Problem | Your task is to copy every line of the entries that contains "linecap".

Dataset extract |
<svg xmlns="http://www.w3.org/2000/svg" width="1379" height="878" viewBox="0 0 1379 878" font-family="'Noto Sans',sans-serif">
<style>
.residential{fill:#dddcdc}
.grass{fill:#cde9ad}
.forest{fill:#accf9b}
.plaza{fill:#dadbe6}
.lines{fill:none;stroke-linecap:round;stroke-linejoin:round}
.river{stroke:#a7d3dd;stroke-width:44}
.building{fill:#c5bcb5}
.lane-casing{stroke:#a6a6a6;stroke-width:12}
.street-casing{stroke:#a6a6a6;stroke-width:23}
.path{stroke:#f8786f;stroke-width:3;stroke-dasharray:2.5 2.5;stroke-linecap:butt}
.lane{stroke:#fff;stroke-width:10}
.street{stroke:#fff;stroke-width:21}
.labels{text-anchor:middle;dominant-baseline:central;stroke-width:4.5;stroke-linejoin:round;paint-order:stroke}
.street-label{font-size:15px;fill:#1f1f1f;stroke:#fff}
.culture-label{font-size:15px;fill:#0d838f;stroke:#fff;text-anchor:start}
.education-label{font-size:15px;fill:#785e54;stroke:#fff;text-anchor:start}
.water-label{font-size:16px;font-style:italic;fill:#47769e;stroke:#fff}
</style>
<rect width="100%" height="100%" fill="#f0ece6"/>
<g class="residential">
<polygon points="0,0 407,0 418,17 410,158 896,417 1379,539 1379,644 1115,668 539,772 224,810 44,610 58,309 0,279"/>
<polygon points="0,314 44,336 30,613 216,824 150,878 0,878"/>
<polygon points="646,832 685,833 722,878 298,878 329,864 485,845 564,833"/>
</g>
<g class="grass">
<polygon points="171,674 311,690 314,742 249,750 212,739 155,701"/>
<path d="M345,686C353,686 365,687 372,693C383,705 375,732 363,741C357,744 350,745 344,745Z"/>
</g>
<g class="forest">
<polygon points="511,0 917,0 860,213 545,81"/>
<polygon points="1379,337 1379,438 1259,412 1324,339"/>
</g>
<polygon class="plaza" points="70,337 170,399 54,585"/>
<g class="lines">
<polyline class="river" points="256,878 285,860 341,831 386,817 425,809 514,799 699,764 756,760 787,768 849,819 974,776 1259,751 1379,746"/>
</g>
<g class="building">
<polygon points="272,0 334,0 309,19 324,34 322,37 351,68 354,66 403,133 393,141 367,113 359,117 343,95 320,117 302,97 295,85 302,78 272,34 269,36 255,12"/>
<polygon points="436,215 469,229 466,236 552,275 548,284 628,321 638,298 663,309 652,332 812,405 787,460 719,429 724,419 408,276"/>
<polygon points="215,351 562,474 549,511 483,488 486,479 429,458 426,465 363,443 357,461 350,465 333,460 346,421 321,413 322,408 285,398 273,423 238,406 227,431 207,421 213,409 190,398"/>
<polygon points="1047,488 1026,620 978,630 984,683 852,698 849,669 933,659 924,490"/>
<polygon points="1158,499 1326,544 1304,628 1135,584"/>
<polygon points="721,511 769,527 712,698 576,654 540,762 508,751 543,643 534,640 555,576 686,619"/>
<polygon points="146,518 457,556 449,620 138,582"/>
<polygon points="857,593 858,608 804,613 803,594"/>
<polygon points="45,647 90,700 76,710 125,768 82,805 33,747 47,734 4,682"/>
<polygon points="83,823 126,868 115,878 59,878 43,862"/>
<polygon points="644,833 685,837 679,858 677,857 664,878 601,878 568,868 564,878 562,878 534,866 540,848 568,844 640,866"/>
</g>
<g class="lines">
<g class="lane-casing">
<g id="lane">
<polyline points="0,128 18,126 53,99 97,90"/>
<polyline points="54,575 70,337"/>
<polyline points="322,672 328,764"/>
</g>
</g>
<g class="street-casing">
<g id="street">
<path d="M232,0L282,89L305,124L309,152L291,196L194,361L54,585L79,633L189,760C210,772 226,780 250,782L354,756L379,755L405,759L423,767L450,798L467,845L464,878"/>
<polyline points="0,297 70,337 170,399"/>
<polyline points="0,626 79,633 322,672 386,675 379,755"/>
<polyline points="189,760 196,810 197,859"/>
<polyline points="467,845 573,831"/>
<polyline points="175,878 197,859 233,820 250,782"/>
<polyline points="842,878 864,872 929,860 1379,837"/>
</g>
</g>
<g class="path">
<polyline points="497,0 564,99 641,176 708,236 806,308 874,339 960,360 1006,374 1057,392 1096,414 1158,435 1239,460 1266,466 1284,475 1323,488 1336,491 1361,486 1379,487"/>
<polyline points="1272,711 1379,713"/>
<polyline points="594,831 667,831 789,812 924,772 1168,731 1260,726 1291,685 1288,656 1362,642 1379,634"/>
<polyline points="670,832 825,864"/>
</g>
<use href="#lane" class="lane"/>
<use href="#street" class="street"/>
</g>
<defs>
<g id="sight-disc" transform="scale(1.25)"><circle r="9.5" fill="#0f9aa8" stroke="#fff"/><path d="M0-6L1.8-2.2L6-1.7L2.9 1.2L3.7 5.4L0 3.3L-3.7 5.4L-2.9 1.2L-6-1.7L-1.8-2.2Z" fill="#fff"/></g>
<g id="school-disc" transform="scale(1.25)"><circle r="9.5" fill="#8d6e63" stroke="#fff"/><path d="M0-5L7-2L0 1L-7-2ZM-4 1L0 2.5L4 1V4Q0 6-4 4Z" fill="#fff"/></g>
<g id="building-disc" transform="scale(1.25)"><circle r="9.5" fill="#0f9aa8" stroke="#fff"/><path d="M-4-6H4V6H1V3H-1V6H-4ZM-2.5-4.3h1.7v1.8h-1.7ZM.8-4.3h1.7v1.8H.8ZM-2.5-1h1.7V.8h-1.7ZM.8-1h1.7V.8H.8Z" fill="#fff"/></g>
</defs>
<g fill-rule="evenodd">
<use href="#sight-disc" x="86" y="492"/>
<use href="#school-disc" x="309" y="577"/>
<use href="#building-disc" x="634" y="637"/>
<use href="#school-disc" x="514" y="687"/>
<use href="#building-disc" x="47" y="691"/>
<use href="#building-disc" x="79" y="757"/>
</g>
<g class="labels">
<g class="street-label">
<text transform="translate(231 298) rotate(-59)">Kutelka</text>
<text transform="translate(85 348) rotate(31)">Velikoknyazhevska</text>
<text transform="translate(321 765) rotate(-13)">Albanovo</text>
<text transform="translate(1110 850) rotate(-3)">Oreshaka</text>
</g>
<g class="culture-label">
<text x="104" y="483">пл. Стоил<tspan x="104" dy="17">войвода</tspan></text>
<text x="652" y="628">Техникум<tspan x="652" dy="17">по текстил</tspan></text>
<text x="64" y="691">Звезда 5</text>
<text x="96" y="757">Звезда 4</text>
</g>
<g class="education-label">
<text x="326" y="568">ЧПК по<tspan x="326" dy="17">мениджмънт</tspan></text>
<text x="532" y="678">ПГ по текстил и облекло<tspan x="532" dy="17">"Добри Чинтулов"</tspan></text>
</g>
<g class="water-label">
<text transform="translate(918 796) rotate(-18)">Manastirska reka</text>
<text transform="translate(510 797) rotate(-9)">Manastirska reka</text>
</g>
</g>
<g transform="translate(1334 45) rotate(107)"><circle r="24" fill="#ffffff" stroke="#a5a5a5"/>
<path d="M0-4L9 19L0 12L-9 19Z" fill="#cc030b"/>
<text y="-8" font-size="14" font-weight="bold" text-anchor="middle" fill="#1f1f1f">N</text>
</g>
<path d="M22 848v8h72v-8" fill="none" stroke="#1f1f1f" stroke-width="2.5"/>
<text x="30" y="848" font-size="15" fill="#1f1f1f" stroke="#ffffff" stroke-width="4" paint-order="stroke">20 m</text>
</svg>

Result of the exercise |
.lines{fill:none;stroke-linecap:round;stroke-linejoin:round}
.path{stroke:#f8786f;stroke-width:3;stroke-dasharray:2.5 2.5;stroke-linecap:butt}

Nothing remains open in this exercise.